<<<<

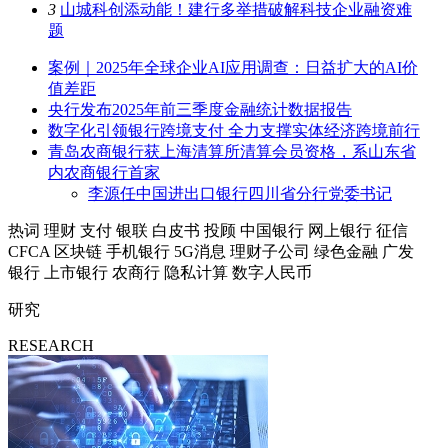
3
山城科创添动能！建行多举措破解科技企业融资难
题
案例｜2025年全球企业AI应用调查：日益扩大的AI价
值差距
央行发布2025年前三季度金融统计数据报告
数字化引领银行跨境支付 全力支撑实体经济跨境前行
青岛农商银行获上海清算所清算会员资格，系山东省
内农商银行首家
李源任中国进出口银行四川省分行党委书记
热词
理财
支付
银联
白皮书
投顾
中国银行
网上银行
征信
CFCA
区块链
手机银行
5G消息
理财子公司
绿色金融
广发
银行
上市银行
农商行
隐私计算
数字人民币
研究
RESEARCH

>>>>

Your task
All of the entries above should be retyped exactly, with the pictures left out.

Worked solution
3
山城科创添动能！建行多举措破解科技企业融资难
题
案例｜2025年全球企业AI应用调查：日益扩大的AI价
值差距
央行发布2025年前三季度金融统计数据报告
数字化引领银行跨境支付 全力支撑实体经济跨境前行
青岛农商银行获上海清算所清算会员资格，系山东省
内农商银行首家
李源任中国进出口银行四川省分行党委书记
热词
理财
支付
银联
白皮书
投顾
中国银行
网上银行
征信
CFCA
区块链
手机银行
5G消息
理财子公司
绿色金融
广发
银行
上市银行
农商行
隐私计算
数字人民币
研究
RESEARCH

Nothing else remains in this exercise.